[ENTRIES PROVIDED Boundary: Start]
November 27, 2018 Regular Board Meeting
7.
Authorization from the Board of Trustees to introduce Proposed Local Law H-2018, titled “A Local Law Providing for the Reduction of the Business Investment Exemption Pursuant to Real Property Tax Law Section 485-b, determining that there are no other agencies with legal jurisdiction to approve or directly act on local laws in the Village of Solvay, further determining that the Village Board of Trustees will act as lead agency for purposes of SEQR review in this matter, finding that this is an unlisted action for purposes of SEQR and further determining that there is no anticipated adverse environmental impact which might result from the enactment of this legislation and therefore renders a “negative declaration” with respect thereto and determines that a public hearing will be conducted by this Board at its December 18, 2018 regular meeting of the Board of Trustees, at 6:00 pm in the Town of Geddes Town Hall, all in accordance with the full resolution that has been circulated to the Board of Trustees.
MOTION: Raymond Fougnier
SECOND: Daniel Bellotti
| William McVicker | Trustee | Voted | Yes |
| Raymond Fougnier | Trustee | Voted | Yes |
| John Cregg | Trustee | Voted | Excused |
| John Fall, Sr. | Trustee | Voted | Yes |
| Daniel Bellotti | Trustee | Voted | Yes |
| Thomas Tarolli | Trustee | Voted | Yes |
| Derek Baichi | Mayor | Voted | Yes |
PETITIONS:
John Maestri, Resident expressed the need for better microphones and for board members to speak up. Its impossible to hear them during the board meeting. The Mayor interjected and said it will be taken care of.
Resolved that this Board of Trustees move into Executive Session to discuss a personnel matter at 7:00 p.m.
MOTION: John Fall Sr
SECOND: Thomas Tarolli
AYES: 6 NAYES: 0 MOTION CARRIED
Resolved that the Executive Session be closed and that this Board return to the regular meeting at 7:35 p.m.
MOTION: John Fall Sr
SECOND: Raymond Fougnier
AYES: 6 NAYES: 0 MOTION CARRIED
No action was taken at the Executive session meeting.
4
[ENTRIES PROVIDED Boundary: End]
[PROBLEM TO SOLVE] Down to the last line, return the data above exactly.

[RESPONSE TO THIS EXERCISE]
November 27, 2018 Regular Board Meeting
7.
Authorization from the Board of Trustees to introduce Proposed Local Law H-2018, titled “A Local Law Providing for the Reduction of the Business Investment Exemption Pursuant to Real Property Tax Law Section 485-b, determining that there are no other agencies with legal jurisdiction to approve or directly act on local laws in the Village of Solvay, further determining that the Village Board of Trustees will act as lead agency for purposes of SEQR review in this matter, finding that this is an unlisted action for purposes of SEQR and further determining that there is no anticipated adverse environmental impact which might result from the enactment of this legislation and therefore renders a “negative declaration” with respect thereto and determines that a public hearing will be conducted by this Board at its December 18, 2018 regular meeting of the Board of Trustees, at 6:00 pm in the Town of Geddes Town Hall, all in accordance with the full resolution that has been circulated to the Board of Trustees.
MOTION: Raymond Fougnier
SECOND: Daniel Bellotti
| William McVicker | Trustee | Voted | Yes |
| Raymond Fougnier | Trustee | Voted | Yes |
| John Cregg | Trustee | Voted | Excused |
| John Fall, Sr. | Trustee | Voted | Yes |
| Daniel Bellotti | Trustee | Voted | Yes |
| Thomas Tarolli | Trustee | Voted | Yes |
| Derek Baichi | Mayor | Voted | Yes |
PETITIONS:
John Maestri, Resident expressed the need for better microphones and for board members to speak up. Its impossible to hear them during the board meeting. The Mayor interjected and said it will be taken care of.
Resolved that this Board of Trustees move into Executive Session to discuss a personnel matter at 7:00 p.m.
MOTION: John Fall Sr
SECOND: Thomas Tarolli
AYES: 6 NAYES: 0 MOTION CARRIED
Resolved that the Executive Session be closed and that this Board return to the regular meeting at 7:35 p.m.
MOTION: John Fall Sr
SECOND: Raymond Fougnier
AYES: 6 NAYES: 0 MOTION CARRIED
No action was taken at the Executive session meeting.
4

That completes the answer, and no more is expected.